* TASKS *
1. Answer these questions from the opinion piece on Jammu's identity:
(a) How did Jammu pursue its search for identity and voice over the decades?
(b) What did the people of Jammu regard as the ultimate thing?
(c) According to the text, what has Jammu lost?
2. Write out the passage of the opinion piece on Jammu starting at "By Sahil Mahajan" and ending at "to seek attention.", swapping "grievances" for "complaints".
3. According to the opinion piece on Jammu, why was the narrative of discrimination plausible while J&K was a state?

* READING TEXT *

By Sahil Mahajan
Jammu’s search for its identity has become acute. It is groping in the dark. Ironically, Jammu is itself responsible for what is happening to it nowadays. Over the decades, it pursued a policy of searching its identity and voice by airing its grievances against Kashmir . It failed to recognise the consequences that it would visit upon it because of the voices that it promoted to seek attention.
As long as J&K was a state , the narrative of its discrimination was plausible because many believed that the region had been treated unfairly by the new set of rulers who had come to occupy the high positions. In a fair analysis, it can be said that apart from the poor class of leadership in the region, there was a delusion amongst the people of Jammu that they had the privilege of the royal era privileges. And, for them, the royal era of Dogras was the ultimate thing. That said, they appeared to be following a single-track in which they were the only stakeholders in the destiny of J&K. And when the changed political realities started haunting them, they resorted to another extreme- that alternated between aggressive posturing in public and beseeching in private. All this was reduced to a game of individuals aspiring to be shareholders in power
What has changed ? An honest answer is that Jammu has lost its narrative of discrimination that it had used as a political weapon to secure concessions and privileges.The abrogation of Article 370 and Article 35 A for which there were some very strong voices in the plains of Jammu, should have brought some magnificent changes to the destiny of the region. The facts are contrary to the perceptions that are being percolated, but the common man in Jammu has started weighing pros and cons of what has happened, and what is happening and how the consequences will play out for them and the next generations.

* STUDY MATERIAL *
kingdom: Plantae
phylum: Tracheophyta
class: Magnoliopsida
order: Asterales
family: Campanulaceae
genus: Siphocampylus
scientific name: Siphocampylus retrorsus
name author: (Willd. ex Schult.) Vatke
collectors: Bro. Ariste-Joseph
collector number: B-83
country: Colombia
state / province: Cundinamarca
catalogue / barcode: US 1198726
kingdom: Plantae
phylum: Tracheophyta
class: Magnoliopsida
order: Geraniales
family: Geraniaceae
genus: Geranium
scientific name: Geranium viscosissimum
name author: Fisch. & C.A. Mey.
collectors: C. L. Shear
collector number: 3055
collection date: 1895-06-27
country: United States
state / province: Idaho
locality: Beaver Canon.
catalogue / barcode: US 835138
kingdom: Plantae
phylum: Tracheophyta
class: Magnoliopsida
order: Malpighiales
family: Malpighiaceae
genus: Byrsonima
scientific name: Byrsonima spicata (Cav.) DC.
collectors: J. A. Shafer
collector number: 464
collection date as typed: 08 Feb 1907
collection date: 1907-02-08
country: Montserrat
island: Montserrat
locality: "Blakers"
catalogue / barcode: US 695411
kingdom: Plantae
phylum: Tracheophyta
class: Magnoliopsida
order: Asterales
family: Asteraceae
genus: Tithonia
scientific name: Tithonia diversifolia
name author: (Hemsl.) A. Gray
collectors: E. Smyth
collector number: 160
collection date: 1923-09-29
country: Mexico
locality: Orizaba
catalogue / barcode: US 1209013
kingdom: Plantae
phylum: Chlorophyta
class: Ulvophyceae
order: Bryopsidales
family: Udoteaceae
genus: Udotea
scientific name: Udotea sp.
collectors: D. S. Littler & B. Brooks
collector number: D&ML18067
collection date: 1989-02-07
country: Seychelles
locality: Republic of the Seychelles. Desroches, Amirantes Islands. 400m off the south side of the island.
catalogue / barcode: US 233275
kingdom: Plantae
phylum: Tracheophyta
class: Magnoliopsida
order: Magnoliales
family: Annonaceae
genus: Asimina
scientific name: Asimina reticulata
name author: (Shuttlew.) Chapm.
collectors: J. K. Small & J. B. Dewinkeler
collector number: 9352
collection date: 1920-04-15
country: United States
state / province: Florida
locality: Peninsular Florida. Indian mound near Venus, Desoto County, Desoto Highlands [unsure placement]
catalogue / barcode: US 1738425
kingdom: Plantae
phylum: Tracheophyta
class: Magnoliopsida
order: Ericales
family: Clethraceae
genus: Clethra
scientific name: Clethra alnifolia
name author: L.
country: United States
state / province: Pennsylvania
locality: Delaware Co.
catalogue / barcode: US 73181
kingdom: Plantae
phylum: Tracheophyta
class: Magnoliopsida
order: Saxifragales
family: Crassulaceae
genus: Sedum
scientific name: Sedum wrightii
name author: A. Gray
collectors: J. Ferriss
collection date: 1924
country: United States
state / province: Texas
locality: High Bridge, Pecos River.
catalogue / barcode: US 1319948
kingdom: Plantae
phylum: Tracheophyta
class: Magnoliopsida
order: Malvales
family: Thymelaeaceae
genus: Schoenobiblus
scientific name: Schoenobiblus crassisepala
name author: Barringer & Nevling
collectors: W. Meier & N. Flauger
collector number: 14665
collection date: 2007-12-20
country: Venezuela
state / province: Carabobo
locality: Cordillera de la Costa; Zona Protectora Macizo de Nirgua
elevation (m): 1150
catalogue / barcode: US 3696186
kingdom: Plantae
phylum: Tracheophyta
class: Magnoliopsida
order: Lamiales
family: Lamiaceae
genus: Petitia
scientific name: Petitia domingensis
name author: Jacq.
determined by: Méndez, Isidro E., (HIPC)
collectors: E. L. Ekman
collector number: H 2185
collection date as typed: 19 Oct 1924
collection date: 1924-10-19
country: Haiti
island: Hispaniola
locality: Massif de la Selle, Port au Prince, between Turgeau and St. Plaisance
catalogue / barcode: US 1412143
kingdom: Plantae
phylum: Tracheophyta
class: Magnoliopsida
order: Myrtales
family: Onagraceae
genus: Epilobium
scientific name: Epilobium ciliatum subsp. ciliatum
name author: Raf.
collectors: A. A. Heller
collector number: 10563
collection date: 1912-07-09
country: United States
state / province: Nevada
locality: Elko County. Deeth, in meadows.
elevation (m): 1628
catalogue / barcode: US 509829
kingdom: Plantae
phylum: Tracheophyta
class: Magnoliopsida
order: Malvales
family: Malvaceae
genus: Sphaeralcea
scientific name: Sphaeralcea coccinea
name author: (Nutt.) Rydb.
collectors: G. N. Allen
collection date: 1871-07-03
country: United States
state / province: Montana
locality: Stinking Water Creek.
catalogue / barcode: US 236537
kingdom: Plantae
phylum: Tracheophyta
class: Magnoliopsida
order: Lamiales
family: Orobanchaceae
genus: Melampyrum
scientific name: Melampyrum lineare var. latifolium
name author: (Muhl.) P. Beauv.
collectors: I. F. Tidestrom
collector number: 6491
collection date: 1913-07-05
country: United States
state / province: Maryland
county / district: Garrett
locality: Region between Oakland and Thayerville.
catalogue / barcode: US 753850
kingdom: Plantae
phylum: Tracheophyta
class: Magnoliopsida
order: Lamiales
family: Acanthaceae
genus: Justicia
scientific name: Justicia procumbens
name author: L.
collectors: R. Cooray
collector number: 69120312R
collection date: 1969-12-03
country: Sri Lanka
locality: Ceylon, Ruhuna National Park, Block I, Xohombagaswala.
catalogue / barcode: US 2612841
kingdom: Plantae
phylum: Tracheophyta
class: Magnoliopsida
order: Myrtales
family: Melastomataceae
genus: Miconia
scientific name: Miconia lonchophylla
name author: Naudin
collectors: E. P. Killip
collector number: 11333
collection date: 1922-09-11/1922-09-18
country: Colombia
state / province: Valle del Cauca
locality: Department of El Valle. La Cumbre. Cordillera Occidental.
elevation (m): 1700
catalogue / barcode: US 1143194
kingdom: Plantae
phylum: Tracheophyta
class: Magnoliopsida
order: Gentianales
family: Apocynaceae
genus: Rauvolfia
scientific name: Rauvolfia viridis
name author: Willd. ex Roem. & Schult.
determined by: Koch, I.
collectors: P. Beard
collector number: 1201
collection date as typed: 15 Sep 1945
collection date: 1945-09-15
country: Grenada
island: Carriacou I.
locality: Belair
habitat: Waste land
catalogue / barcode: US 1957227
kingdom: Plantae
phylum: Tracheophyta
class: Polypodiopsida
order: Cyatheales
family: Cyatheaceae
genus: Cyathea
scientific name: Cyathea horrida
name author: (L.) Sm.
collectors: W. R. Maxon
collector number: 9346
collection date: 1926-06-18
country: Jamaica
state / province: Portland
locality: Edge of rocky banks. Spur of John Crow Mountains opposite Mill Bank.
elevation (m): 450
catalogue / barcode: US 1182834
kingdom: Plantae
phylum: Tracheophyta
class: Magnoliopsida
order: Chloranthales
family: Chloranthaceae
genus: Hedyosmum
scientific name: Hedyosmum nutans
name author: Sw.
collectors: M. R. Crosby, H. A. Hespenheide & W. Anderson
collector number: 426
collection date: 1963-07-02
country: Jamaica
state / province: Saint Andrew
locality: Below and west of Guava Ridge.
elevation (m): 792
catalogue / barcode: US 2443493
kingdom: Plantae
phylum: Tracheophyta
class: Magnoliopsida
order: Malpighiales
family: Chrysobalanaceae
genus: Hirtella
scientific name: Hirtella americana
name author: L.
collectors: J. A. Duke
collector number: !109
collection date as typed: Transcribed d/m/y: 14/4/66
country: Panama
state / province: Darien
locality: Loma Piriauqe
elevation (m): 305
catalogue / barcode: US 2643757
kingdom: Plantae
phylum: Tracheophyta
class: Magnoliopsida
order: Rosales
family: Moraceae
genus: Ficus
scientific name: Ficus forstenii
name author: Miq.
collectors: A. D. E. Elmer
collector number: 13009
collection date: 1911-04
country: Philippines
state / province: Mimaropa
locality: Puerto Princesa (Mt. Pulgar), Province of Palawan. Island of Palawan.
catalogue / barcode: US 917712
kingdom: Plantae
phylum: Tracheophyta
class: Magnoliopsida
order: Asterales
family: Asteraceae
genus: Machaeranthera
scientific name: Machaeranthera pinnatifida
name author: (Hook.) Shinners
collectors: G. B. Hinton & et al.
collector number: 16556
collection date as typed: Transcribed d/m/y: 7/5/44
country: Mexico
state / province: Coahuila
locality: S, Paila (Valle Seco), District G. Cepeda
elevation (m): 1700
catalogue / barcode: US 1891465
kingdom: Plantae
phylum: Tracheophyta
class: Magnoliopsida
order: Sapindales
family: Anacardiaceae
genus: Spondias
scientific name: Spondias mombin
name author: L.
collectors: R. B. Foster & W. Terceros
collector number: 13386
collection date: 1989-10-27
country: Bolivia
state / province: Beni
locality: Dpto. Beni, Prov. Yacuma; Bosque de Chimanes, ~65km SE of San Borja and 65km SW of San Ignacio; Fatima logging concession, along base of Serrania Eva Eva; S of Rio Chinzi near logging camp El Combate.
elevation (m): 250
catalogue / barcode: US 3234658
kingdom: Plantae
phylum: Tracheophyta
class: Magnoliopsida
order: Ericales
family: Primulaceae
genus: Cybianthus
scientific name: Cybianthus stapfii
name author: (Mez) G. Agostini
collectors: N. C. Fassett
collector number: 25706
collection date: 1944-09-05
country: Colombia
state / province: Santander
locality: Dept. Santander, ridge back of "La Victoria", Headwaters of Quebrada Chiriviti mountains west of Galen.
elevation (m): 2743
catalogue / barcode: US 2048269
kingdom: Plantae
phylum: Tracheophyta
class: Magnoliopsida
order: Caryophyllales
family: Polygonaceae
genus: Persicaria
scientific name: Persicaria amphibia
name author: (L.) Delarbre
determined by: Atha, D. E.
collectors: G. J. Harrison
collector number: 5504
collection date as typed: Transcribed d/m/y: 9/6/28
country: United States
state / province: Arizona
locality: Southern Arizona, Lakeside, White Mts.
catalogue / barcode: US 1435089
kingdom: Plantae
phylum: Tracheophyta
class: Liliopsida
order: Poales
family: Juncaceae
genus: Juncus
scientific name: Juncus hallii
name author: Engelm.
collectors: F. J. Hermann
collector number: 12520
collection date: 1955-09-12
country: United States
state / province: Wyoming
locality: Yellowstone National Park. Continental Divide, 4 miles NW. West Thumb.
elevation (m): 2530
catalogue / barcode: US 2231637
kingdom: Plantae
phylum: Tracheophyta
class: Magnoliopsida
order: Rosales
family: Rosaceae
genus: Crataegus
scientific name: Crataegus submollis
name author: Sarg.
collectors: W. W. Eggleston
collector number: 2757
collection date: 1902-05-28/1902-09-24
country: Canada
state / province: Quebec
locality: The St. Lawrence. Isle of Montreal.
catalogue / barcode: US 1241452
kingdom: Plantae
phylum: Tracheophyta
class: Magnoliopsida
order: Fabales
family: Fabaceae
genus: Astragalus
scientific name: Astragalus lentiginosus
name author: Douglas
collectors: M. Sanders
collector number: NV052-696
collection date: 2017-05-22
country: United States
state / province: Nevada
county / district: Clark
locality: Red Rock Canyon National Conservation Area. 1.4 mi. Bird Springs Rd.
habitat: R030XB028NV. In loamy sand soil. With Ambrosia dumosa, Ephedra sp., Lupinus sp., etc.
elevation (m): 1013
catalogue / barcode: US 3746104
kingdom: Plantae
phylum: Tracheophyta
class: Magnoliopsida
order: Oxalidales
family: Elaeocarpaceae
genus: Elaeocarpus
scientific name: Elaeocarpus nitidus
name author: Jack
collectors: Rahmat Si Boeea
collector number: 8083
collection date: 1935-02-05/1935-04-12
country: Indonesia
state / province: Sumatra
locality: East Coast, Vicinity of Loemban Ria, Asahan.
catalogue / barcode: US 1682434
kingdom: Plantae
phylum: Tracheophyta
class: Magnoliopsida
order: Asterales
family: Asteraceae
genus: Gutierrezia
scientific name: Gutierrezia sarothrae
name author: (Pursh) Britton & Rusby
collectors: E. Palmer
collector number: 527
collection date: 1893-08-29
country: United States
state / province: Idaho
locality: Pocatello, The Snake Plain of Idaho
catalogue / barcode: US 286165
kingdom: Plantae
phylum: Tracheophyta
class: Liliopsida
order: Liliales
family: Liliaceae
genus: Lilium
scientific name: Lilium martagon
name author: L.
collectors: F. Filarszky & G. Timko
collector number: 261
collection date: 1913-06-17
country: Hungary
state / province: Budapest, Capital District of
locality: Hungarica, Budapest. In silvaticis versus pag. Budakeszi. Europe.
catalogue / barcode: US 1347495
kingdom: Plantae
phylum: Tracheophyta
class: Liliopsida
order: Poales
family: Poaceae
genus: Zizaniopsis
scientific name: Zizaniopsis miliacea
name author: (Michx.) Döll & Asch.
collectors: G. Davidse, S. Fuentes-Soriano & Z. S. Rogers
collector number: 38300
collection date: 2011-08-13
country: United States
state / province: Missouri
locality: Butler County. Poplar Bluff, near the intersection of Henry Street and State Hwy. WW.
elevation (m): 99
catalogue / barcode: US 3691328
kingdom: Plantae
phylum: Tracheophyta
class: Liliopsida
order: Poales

* WRITTEN ANSWERS *
1.
(a) It aired its grievances against Kashmir.
(b) The royal era of Dogras.
(c) Its narrative of discrimination, which it had used as a political weapon to secure concessions and privileges.

2.
By Sahil Mahajan
Jammu’s search for its identity has become acute. It is groping in the dark. Ironically, Jammu is itself responsible for what is happening to it nowadays. Over the decades, it pursued a policy of searching its identity and voice by airing its complaints against Kashmir . It failed to recognise the consequences that it would visit upon it because of the voices that it promoted to seek attention.

3. It was plausible because many believed the region had been treated unfairly by the new set of rulers who had come to occupy the high positions.